----- SOURCE MATERIAL -----
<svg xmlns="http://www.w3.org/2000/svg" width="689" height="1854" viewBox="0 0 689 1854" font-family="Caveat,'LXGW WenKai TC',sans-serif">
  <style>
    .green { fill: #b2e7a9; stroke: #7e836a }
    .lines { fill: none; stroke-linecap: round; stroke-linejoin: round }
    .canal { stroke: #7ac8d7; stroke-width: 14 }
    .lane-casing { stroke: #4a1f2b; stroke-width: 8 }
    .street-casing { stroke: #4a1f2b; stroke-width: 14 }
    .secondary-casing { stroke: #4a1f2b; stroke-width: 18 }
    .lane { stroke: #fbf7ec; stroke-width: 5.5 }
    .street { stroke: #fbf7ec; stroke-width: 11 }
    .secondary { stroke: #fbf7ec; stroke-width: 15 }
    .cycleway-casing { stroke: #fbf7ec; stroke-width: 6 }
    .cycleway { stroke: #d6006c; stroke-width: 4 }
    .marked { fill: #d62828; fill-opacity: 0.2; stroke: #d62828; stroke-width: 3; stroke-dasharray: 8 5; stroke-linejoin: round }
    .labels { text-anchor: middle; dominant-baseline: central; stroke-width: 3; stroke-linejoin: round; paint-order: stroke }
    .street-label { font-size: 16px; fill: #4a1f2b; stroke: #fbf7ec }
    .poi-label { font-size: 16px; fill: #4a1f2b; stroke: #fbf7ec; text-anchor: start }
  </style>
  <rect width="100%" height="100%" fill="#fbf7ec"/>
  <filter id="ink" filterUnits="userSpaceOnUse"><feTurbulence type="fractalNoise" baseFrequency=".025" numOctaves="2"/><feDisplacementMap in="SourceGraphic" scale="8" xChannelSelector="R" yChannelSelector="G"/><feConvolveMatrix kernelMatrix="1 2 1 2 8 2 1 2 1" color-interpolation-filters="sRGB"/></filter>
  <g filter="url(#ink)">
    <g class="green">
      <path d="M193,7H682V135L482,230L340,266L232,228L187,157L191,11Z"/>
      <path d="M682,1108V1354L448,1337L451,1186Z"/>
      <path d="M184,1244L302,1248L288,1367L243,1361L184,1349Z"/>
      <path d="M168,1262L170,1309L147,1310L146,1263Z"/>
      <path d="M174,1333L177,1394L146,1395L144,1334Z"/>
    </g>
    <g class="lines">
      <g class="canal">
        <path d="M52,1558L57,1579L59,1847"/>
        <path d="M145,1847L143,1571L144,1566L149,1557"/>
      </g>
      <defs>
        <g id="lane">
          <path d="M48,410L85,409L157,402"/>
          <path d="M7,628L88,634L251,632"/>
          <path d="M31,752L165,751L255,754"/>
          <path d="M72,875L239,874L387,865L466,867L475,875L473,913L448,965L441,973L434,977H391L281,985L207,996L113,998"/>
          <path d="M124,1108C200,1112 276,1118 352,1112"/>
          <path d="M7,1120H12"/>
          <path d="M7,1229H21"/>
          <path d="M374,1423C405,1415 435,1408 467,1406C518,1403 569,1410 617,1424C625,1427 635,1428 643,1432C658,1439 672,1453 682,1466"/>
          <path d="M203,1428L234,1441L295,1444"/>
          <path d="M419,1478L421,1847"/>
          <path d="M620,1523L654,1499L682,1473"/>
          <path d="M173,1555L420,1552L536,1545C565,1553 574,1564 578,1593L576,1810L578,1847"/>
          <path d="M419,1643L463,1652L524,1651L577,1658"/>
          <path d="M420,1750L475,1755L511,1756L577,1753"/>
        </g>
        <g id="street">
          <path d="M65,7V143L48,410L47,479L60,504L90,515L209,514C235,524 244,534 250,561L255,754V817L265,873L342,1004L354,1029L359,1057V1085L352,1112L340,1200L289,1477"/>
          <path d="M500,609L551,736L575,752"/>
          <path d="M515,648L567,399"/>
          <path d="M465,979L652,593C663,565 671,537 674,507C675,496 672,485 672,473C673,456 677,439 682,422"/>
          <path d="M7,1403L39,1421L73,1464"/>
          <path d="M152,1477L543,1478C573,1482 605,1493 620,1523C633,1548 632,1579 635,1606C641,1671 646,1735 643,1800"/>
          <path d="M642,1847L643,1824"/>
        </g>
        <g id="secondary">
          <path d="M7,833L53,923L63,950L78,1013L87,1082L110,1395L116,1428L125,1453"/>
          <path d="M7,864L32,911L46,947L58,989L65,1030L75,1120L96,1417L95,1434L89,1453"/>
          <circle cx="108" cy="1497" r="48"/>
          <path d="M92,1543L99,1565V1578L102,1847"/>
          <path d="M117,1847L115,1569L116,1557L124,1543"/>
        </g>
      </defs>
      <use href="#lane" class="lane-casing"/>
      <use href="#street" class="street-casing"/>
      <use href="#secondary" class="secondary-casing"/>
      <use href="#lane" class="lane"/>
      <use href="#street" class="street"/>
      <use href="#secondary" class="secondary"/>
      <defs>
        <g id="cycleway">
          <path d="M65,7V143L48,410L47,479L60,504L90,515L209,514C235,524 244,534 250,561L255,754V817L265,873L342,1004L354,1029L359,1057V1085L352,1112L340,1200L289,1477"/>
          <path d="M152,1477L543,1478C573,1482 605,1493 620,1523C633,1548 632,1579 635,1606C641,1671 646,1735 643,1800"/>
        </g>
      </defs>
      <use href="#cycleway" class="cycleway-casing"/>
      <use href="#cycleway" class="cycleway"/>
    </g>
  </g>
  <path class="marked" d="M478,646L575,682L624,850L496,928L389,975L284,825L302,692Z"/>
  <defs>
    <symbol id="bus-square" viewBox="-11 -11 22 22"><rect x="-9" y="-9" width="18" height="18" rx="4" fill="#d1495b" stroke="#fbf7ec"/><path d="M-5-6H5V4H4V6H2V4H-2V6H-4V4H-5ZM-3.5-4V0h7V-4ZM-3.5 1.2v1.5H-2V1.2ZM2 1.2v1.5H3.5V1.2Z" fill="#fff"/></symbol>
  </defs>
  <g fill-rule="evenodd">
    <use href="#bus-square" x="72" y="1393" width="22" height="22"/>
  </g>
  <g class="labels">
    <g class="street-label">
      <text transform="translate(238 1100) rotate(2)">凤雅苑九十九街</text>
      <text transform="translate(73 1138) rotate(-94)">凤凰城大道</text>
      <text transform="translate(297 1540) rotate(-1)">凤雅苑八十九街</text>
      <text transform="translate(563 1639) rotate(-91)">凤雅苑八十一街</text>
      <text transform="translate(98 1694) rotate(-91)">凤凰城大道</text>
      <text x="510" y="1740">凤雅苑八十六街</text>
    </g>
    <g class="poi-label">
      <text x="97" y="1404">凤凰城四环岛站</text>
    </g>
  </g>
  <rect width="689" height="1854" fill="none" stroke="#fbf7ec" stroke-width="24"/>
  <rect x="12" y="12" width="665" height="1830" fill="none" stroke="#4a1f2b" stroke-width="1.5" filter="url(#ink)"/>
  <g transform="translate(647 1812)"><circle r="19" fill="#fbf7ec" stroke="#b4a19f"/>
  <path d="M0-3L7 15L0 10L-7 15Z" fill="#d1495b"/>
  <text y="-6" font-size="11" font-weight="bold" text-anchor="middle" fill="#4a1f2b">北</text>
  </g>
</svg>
-----
----- SOURCE MATERIAL -----
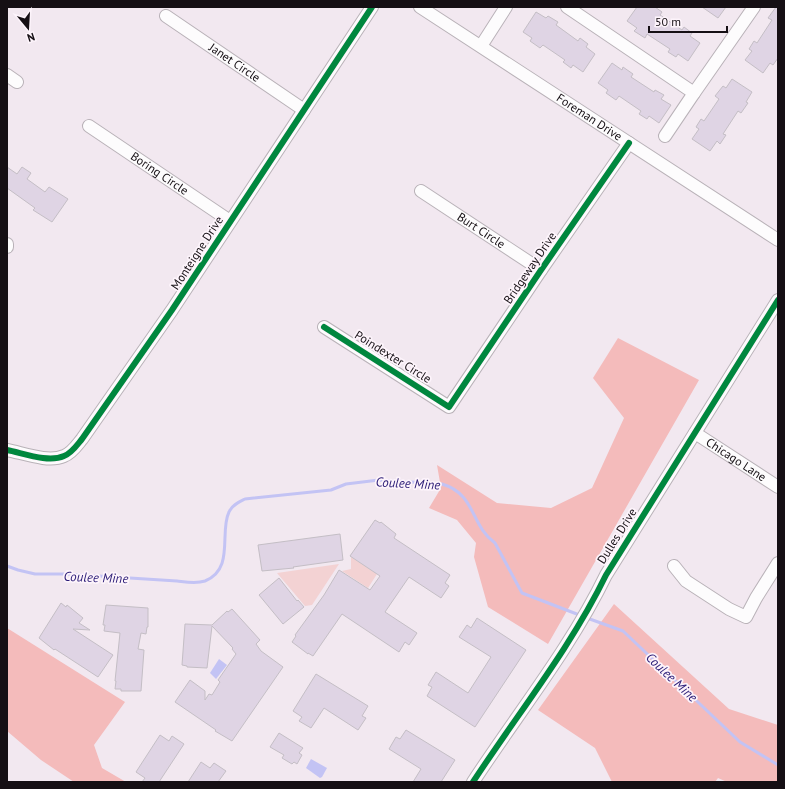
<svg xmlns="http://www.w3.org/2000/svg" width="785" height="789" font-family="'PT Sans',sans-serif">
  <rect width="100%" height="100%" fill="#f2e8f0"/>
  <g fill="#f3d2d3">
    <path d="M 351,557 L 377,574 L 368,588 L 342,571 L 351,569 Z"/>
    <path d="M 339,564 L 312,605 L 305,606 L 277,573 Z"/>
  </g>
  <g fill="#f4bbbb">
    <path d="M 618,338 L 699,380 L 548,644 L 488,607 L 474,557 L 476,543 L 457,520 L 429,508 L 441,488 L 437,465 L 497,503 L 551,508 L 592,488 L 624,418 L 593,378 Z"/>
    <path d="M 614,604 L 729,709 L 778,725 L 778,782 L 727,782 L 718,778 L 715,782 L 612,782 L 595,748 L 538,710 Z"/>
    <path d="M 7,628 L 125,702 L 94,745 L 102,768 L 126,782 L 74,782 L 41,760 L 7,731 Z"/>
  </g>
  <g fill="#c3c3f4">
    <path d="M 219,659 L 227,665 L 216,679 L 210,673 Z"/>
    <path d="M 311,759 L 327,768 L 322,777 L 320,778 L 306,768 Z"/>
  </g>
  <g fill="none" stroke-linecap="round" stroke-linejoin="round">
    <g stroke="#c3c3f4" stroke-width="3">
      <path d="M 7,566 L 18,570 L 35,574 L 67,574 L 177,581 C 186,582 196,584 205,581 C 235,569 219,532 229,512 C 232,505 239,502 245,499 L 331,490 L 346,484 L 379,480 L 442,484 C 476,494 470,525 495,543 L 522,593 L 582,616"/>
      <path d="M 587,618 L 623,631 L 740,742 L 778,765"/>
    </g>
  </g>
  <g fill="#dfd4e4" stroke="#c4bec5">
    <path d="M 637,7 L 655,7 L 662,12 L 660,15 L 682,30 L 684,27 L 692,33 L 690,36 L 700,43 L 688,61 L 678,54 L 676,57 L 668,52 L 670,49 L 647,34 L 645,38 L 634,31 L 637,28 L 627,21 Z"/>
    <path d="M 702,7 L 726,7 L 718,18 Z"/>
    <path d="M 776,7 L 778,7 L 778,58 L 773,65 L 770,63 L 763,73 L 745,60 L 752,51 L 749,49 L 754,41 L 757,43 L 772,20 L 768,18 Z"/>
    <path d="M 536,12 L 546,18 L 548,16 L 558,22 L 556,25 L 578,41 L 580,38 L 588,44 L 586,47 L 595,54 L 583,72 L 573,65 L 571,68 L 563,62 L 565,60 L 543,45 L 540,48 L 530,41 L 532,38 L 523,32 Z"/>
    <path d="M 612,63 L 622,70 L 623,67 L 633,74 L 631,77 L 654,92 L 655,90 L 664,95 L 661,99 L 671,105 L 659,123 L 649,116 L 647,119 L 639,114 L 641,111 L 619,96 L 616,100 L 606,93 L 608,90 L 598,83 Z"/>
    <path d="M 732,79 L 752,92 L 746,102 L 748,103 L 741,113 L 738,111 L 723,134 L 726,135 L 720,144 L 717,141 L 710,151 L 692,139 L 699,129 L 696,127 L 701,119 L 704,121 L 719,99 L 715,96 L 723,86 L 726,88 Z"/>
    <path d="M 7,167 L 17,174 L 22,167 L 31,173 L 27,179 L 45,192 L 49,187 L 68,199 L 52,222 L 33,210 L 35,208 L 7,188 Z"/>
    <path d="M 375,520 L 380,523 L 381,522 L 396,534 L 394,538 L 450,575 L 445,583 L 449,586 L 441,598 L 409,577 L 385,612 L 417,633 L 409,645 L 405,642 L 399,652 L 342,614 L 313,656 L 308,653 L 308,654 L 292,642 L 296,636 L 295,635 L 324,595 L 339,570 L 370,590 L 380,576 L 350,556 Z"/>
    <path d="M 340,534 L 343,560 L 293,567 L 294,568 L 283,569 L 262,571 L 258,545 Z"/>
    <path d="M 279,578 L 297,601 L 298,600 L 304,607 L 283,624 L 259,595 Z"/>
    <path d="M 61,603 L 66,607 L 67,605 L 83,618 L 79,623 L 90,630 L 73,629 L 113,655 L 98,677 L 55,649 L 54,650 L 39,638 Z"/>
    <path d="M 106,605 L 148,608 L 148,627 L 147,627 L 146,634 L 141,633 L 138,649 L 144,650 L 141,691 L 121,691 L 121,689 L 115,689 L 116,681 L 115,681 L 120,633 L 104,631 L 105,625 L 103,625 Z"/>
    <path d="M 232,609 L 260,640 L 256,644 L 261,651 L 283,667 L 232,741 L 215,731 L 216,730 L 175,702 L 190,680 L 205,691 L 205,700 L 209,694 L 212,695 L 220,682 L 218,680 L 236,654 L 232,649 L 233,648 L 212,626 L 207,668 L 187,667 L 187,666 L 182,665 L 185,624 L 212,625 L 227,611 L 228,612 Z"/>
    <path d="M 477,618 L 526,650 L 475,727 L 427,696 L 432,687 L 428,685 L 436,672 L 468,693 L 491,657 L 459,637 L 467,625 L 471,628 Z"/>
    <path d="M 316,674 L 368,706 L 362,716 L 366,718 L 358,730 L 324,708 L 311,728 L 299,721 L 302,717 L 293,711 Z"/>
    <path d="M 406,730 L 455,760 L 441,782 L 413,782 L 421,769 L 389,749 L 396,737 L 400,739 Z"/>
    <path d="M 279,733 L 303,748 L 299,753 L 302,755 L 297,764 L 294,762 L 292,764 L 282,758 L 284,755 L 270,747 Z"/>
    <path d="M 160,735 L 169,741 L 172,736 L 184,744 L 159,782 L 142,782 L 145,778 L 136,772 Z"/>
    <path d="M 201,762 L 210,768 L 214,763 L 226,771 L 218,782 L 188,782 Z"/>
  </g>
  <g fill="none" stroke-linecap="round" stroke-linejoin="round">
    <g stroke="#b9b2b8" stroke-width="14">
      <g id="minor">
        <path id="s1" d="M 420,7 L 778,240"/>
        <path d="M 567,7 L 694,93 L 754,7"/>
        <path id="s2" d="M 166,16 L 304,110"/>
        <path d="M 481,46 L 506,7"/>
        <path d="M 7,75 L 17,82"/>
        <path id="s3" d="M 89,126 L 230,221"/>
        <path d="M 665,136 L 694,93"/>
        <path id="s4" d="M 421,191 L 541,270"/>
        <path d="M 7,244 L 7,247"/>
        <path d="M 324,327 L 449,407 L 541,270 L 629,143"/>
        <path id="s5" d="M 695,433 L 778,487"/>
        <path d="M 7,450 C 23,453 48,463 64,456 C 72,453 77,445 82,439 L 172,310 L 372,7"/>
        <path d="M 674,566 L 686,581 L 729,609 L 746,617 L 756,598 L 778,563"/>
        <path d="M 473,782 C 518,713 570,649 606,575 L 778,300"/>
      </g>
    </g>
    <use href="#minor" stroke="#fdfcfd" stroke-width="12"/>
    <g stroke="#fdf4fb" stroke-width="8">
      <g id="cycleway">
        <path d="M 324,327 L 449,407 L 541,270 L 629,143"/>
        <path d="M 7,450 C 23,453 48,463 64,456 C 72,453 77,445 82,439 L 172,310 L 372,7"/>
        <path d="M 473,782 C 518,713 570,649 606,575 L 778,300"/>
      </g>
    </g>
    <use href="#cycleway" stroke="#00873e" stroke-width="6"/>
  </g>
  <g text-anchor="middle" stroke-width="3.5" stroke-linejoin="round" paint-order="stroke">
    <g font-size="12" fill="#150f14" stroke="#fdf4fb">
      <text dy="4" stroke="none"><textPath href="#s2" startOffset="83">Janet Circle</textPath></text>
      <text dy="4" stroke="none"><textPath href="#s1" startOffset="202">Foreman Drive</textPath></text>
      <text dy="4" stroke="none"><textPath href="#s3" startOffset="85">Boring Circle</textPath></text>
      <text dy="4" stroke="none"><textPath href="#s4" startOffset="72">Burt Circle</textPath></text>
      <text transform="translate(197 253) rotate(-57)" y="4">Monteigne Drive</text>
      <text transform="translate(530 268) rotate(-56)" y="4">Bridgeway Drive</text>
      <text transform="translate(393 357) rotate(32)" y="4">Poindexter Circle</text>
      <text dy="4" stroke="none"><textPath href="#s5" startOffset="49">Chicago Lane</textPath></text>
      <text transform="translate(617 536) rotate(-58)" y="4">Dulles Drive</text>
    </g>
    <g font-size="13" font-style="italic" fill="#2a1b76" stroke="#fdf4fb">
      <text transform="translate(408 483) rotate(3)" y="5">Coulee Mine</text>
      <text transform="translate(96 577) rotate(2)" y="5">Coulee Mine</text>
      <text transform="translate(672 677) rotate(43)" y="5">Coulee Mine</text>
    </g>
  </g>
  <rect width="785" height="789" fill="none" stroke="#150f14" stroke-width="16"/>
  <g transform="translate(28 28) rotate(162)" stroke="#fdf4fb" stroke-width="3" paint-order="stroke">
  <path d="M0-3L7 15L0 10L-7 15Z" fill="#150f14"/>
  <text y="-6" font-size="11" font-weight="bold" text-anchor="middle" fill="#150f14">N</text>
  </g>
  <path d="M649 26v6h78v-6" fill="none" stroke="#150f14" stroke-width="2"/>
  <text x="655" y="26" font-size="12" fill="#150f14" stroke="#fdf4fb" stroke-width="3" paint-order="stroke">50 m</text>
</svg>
-----
▶ _WHAT IS EXPECTED_
Whenever the string "lines" occurs in a line of the entries above, copy that line.

▶ _EXERCISE RESULT_
    .lines { fill: none; stroke-linecap: round; stroke-linejoin: round }
    <g class="lines">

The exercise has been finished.